An extinct rat that once lived on an island in the Indian Ocean may have put the kibosh on scientists’ dreams of resurrecting more famous extinct animals like the woolly Mammoth. The Christmas Island rat disappeared just over 100 years ago, but researchers now say even its detailed genome isn’t complete enough to bring it back to life.
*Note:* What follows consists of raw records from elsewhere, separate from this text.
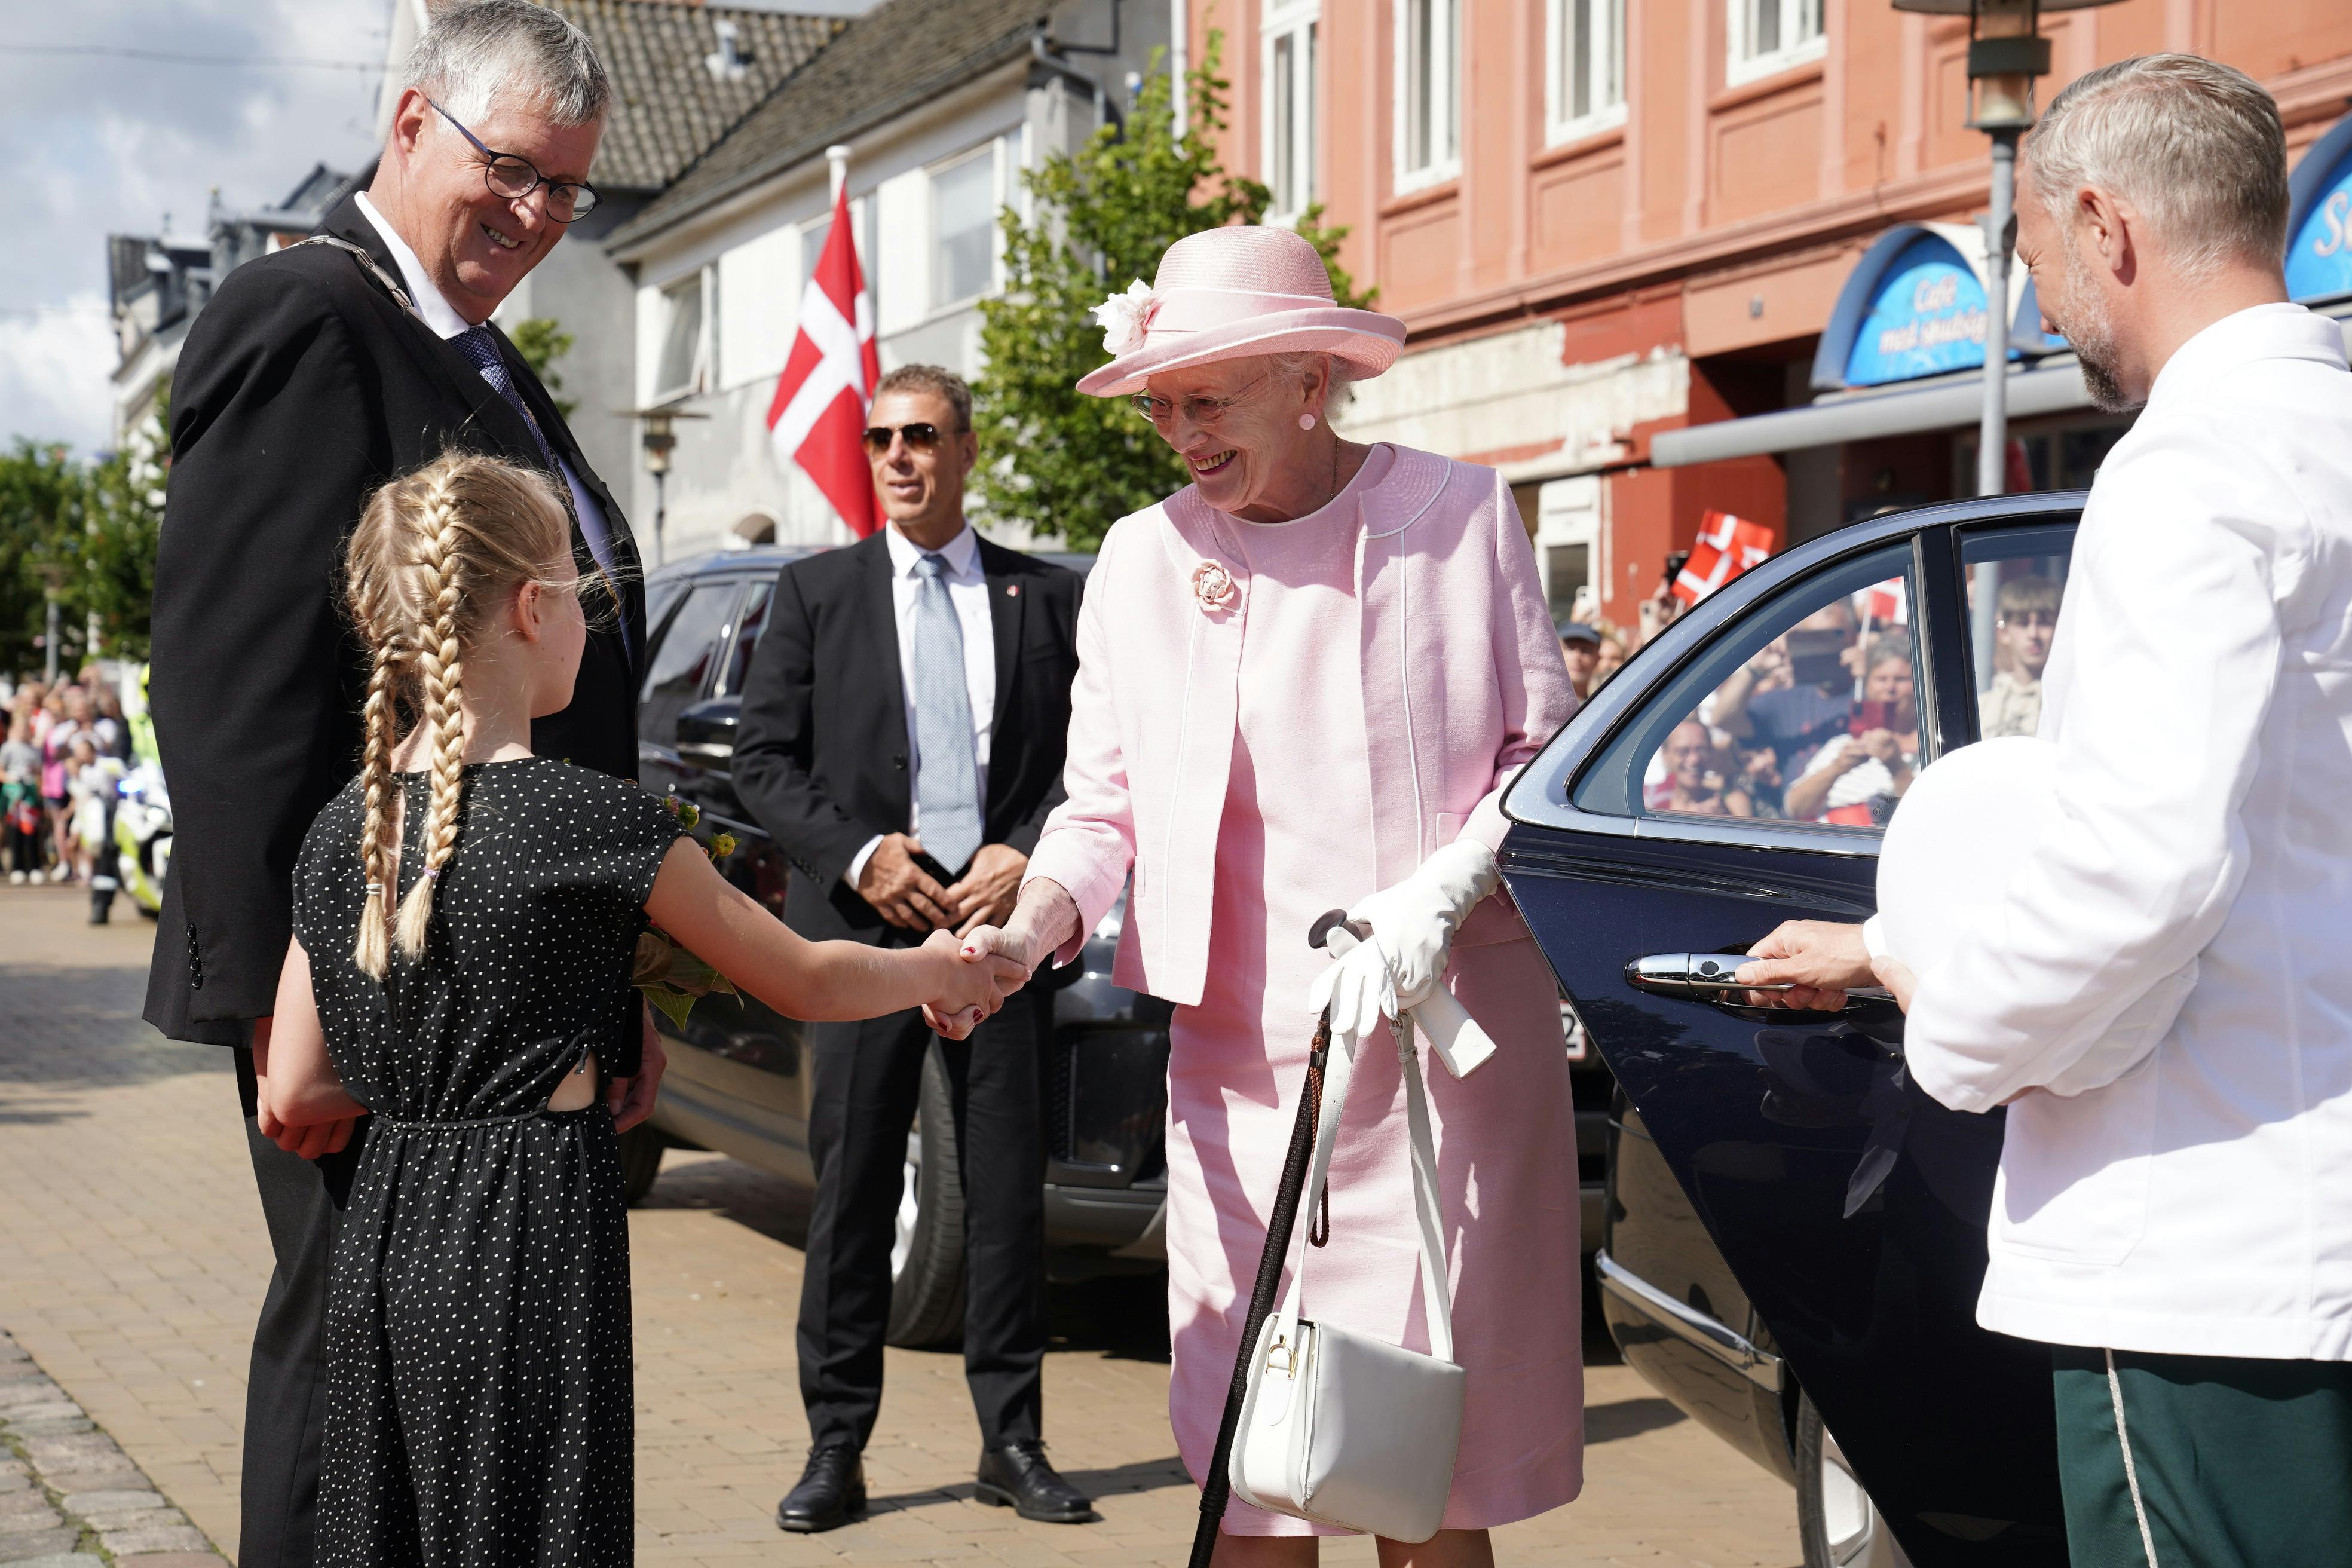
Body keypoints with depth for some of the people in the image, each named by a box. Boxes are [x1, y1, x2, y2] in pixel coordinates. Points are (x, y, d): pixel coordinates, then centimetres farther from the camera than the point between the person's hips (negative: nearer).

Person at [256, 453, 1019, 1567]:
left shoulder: (339, 834, 4)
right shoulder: (590, 819, -12)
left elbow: (293, 1097, 9)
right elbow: (804, 983, 1)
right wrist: (939, 972, 19)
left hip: (382, 1246, 6)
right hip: (527, 1248, -6)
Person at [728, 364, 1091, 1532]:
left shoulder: (1046, 598, 10)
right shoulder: (815, 593, 9)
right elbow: (761, 759, 4)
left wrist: (1027, 856, -8)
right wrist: (859, 854, -10)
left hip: (998, 917, 1)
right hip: (861, 923, 0)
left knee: (1008, 1186, 3)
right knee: (852, 1192, 1)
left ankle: (1012, 1444, 12)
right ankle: (837, 1447, 8)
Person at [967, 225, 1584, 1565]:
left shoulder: (1458, 513, 2)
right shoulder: (1144, 559, 9)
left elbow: (1545, 754, 4)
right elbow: (1105, 803, 11)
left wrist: (1440, 894, -13)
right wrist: (1029, 930, -8)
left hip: (1445, 1048, -2)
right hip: (1240, 1062, 3)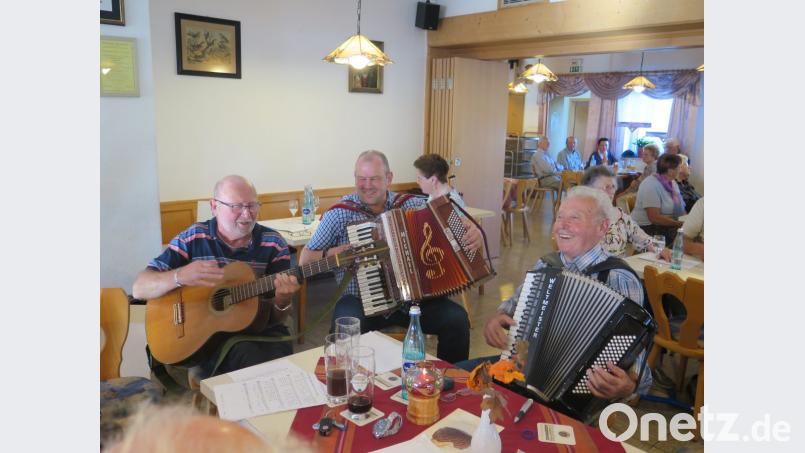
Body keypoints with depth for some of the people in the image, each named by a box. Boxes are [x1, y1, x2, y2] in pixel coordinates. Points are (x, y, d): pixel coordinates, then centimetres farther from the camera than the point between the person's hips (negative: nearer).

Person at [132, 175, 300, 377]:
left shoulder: (273, 244, -1)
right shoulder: (192, 238, -1)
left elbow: (276, 319, 2)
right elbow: (139, 289, -5)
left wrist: (282, 300, -23)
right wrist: (179, 276, -25)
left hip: (260, 330, 1)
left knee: (280, 353, -30)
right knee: (246, 353, -32)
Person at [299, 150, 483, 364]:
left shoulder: (410, 204, 3)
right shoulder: (340, 213, -3)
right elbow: (305, 260, 2)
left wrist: (473, 230, -12)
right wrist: (330, 254, -18)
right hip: (359, 300, -2)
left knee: (457, 320, -17)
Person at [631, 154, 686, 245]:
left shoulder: (672, 182, 9)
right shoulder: (651, 186, -17)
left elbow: (679, 207, 12)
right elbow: (654, 217, -23)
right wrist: (680, 223, -21)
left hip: (665, 226, 8)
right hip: (647, 228, -8)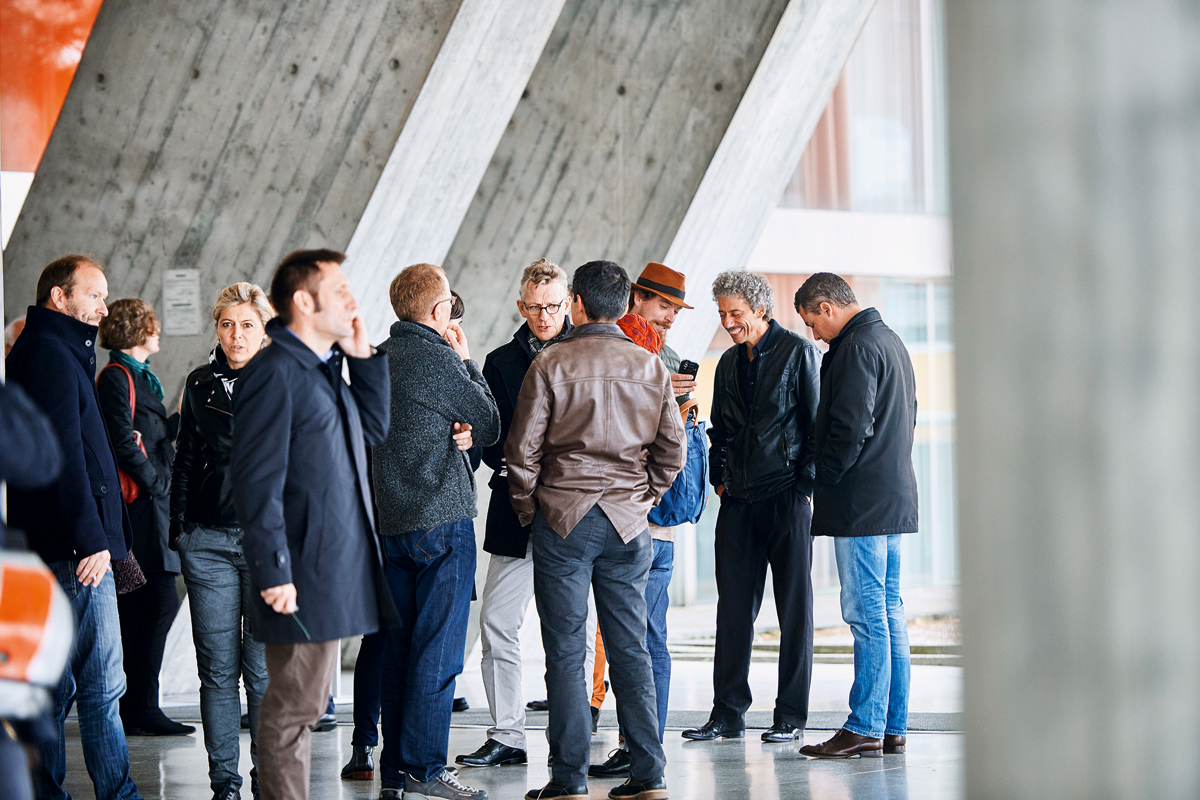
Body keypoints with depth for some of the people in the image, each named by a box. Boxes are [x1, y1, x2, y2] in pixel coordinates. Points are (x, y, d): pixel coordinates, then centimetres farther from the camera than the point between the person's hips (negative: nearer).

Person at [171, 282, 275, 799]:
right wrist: (178, 525, 11)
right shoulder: (200, 384, 10)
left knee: (264, 669, -2)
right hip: (208, 540, 3)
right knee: (217, 669, 3)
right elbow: (186, 460, 17)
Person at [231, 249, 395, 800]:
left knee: (301, 703, 14)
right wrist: (273, 573, -21)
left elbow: (373, 432, 23)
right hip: (303, 577, -10)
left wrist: (363, 357, 12)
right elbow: (257, 481, -18)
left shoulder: (325, 369, 15)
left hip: (337, 567, 10)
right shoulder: (274, 373, -14)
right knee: (295, 704, -4)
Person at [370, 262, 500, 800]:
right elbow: (489, 424, -3)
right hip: (443, 519, -8)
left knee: (399, 647, 11)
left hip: (392, 521, 8)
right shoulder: (438, 358, -13)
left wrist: (449, 427, 7)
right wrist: (467, 361, 6)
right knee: (438, 650, -4)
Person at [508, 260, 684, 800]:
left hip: (562, 521, -3)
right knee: (630, 649, 8)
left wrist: (528, 509, 7)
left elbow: (522, 448, -6)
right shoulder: (650, 368, 4)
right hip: (628, 523, 3)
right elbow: (673, 450, 5)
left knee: (565, 651, 0)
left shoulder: (550, 365, -6)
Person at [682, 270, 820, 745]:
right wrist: (720, 479, 12)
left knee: (794, 610, 0)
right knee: (733, 608, 5)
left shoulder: (798, 353, -4)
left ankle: (791, 717, 4)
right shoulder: (729, 363, 15)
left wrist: (805, 485, -9)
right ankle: (728, 714, 10)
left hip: (787, 497, -6)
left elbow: (817, 422, -5)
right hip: (739, 501, 6)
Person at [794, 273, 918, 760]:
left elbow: (850, 428, -20)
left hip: (860, 502, -10)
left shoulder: (856, 349, -13)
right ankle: (893, 726, 12)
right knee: (889, 613, 10)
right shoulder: (890, 341, 19)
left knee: (866, 614, -8)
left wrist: (823, 479, -8)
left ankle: (865, 728, -7)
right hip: (894, 498, 10)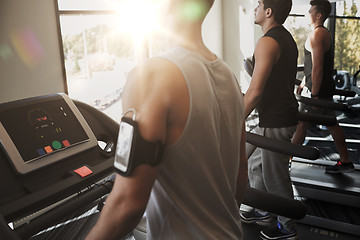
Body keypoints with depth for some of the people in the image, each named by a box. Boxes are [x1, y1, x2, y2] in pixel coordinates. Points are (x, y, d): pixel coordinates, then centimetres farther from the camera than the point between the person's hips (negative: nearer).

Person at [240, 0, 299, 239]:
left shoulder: (267, 42, -19)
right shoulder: (286, 37, 13)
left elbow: (255, 91, -25)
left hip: (275, 122, -10)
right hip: (284, 112, 10)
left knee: (275, 177, 5)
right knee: (256, 165, 23)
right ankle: (262, 212, 38)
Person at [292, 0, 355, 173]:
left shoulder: (316, 35, -16)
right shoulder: (324, 33, 16)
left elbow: (317, 67, -23)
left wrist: (313, 95, -23)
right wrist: (304, 83, 25)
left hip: (318, 88, -10)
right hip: (325, 87, 10)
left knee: (301, 123, -2)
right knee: (331, 124, 14)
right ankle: (345, 161, 23)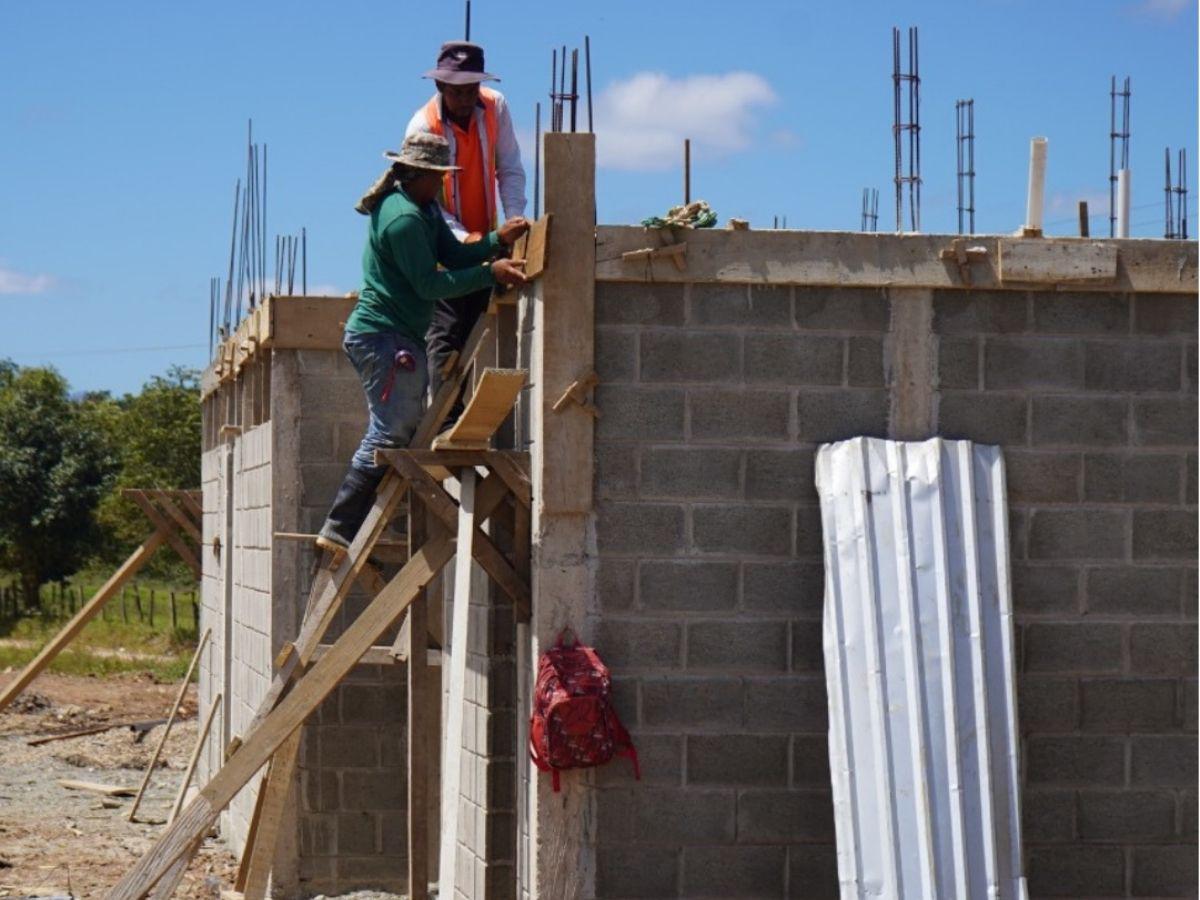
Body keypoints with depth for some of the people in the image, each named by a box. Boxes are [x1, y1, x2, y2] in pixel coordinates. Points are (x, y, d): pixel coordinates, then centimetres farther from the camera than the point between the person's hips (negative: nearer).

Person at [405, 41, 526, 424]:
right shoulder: (423, 126, -16)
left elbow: (509, 169, 0)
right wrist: (463, 238, -31)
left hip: (483, 242, 5)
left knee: (472, 333, 8)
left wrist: (514, 220, -17)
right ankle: (448, 422, -18)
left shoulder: (495, 108, -4)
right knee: (444, 335, -13)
Douglas McCauley, an ecologist at the University of California, Santa Barbara, who was not involved with the study, said that the work “shows both how wonderfully close—and yet—how devastatingly far” scientists are from being able to bring back extinct species by genetically transforming a close relative in what’s called de-extinction.The Mammoth once kept arctic shrubs and trees under control and fertilized grasses. Indeed, a Colossal Laboratories and Biosciences aims to transform elephants into, or, at least, Mammoth animals.
Gilbert and Lin extracted DNA from the skins of two preserved Christmas Island rats and sequenced it many times over to get as much of the genome as possible. They achieved more than 60 times’ coverage of it. Old DNA only survives in small fragments, so the team used the genome of the Norway rat as a reference to piece together as much as possible of the vanished rat’s genome. Comparing the two genomes revealed almost 5% of the Christmas Island rat’s genome was still missing, Lin, Gilbert, and their colleagues report today in Current Biology.